Dès que le visage de Mahmoud Abbas est apparu sur l'écran géant installé au centre de Ramallah, en Cisjordanie, cris, sifflements et applaudissements ont fusé des milliers de personnes venues entendre son discours, retransmis en direct de l'Assemblée générale de l'ONU.

Le square Yasser-Arafat, renommé récemment en l'honneur du leader palestinien mort en 2004, avait été pavoisé de fanions aux couleurs du drapeau palestinien. Dans une ambiance festive, brandissant drapeaux et portraits de leur président, des Palestiniens de tous âges ont célébré la demande officielle d'adhésion d'un État palestinien présentée à l'ONU hier.

«Le peuple veut déclarer un État», «Palestine 194», ont scandé les manifestants, en référence à leur espoir de voir la Palestine devenir le 194e État membre de l'ONU. Des rassemblements ont aussi eu lieu à Hébron et à Naplouse.

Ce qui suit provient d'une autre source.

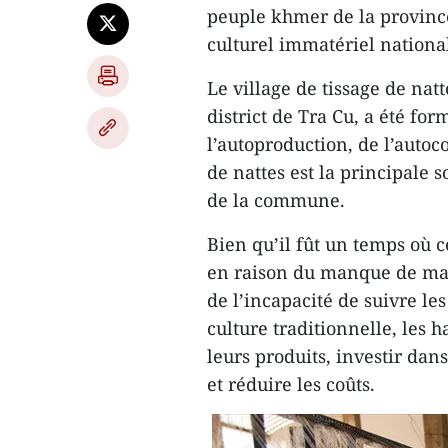
peuple khmer de la province
culturel immatériel nationa
Le village de tissage de n
district de Tra Cu, a été fo
l’autoproduction, de l’autoc
de nattes est la principale
de la commune.
Bien qu’il fût un temps où c
en raison du manque de mat
de l’incapacité de suivre le
culture traditionnelle, les 
leurs produits, investir da
et réduire les coûts.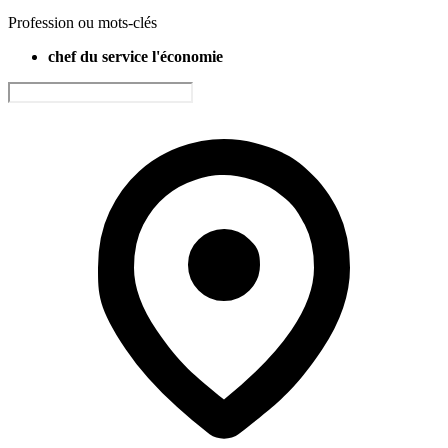
Profession ou mots-clés
chef du service l'économie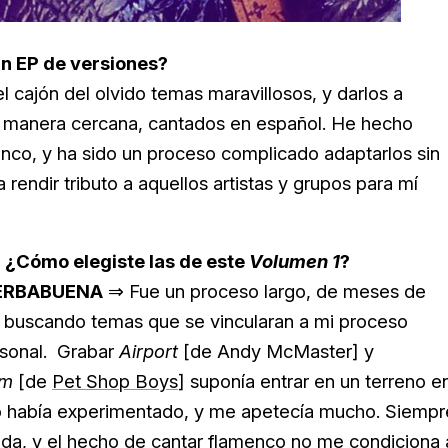
un EP de versiones?
 cajón del olvido temas maravillosos, y darlos a
na manera cercana, cantados en español. He hecho
cinco, y ha sido un proceso complicado adaptarlos sin
rendir tributo a aquellos artistas y grupos para mí
⇒
¿Cómo elegiste las de este
Volumen 1
?
ERBABUENA
⇒ Fue un proceso largo, de meses de
n buscando temas que se vincularan a mi proceso
rsonal. Grabar
Airport
[de Andy McMaster] y
um
[de
Pet Shop Boys
] suponía entrar en un terreno e
o había experimentado, y me apetecía mucho. Siempr
vida, y el hecho de cantar flamenco no me condiciona 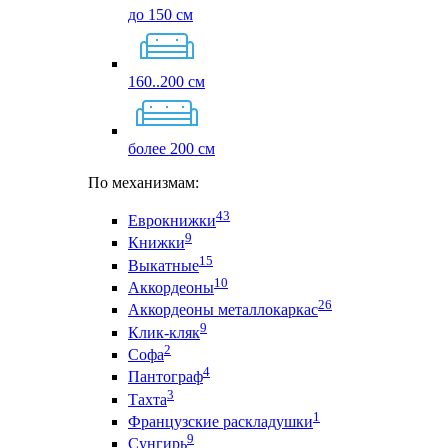
до 150 см
160..200 см
более 200 см
По механизмам:
43
Еврокнижки
9
Книжки
15
Выкатные
10
Аккордеоны
26
Аккордеоны металлокаркас
9
Клик-кляк
2
Софа
4
Пантограф
3
Тахта
1
Французские раскладушки
9
Сунгирь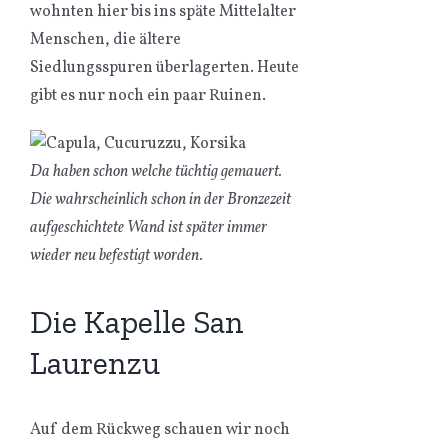
wohnten hier bis ins späte Mittelalter
Menschen, die ältere
Siedlungsspuren überlagerten. Heute
gibt es nur noch ein paar Ruinen.
Da haben schon welche tüchtig gemauert.
Die wahrscheinlich schon in der Bronzezeit
aufgeschichtete Wand ist später immer
wieder neu befestigt worden.
Die Kapelle San
Laurenzu
Auf dem Rückweg schauen wir noch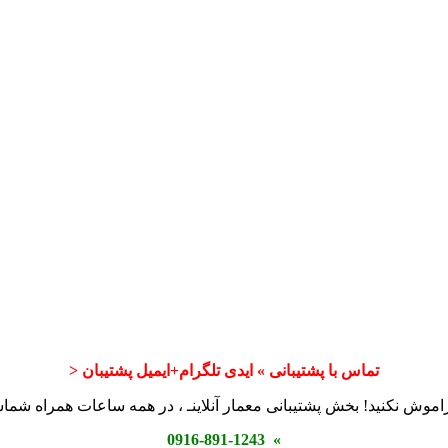
تماس با پشتیبانی » ایدی تلگرام+ایمیل پشتیبان <
اموش نکنید! بخش پشتیبانی معمار آنلاینـ ، در همه ساعات همراه شم
» 0916-891-1243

Même si la création d'un pays est loin d'être gagnée, le geste de Mahmoud Abbas semble avoir redonné espoir aux Palestiniens. «Je suis très contente de la demande à l'ONU, a dit Maha Rabei, avocate de 33 ans rencontrée sur place. J'espère que nous aurons un pays. Et si nous ne l'obtenons pas à l'ONU, je crois que ça peut quand même apporter quelque chose de positif pour l'avenir. Cela aura de bonnes conséquences, même si ça prend un an ou deux.»

Palestinien tué

Si la manifestation s'est déroulée dans une ambiance joyeuse, des violences ont été signalées ailleurs en Cisjordanie. Un homme a été tué par les troupes israéliennes dans le village de Qusra, près de Naplouse. Les soldats auraient utilisé de vraies balles pour disperser les affrontements entre des villageois palestiniens et des colons israéliens, selon l'agence Reuters. Trois autres Palestiniens ont été blessés légèrement par des balles de caoutchouc.

Des heurts ont également été signalés dans le village de Nabi Saleh, théâtre tous les vendredis d'une manifestation contre le mur de séparation israélien.

Des troubles ont aussi éclaté en après-midi près du poste de contrôle de Qalandia, accès principal entre Jérusalem et Ramallah, qui avait été fermé en prévision d'affrontements. De jeunes Palestiniens auraient lancé des pierres aux soldats israéliens. Les militaires ont tiré plusieurs grenades lacrymogènes sur la foule.

À quelques centaines de mètres, les commerçants observaient les nuages blancs à l'odeur âcre et les ambulances qui roulaient à toute vitesse.

Yehia Fialay, jeune homme de 21 ans, avait quitté la pâtisserie où il travaille pour regarder la scène. Il approuvait le geste des jeunes lanceurs de pierres, mais il n'avait aucune intention de se rendre au centre de Ramallah pour regarder le discours du président. «Je ne soutiens pas la demande et je ne suis pas d'accord avec Abbas», a-t-il dit, rappelant la déclaration d'indépendance faite par Arafat en 1988. Selon lui, le gouvernement devrait exercer les pleins pouvoirs sur le territoire sans demander l'approbation de l'ONU.

Les arcanes de l'ONU

La demande de reconnaissance de l'État palestinien souffrira-t-elle de «mort par comité de l'ONU»? C'est la question que pose Salman Shaikh, directeur du Centre Brookings de Doha, succursale d'un groupe de réflexion de gauche américain.

Dans une analyse publiée sur le site internet de Brookings, M. Shaikh indique que le Conseil de sécurité adressera probablement la requête au «Comité sur l'admission des nouveaux membres», qui regroupe les 15 membres du Conseil. Et que ce Comité pourrait étirer les discussions sur ce cas pendant des semaines, voire des mois.

Par contre, en cas de veto américain à une réponse positive du Conseil de sécurité, la Palestine pourrait demander que ce veto soit annulé par une majorité des deux tiers de l'assemblée générale de l'ONU. La BBC note par ailleurs que si le Conseil de sécurité proposait comme compromis que la Palestine soit admise en tant qu' «État observateur non membre», le même statut que le Vatican (et que la Suisse jusqu'en 2002), cela pourrait signifier qu'elle perdrait le droit de représenter la diaspora palestinienne, forte de quatre millions de personnes. La France a fait cette proposition cette semaine.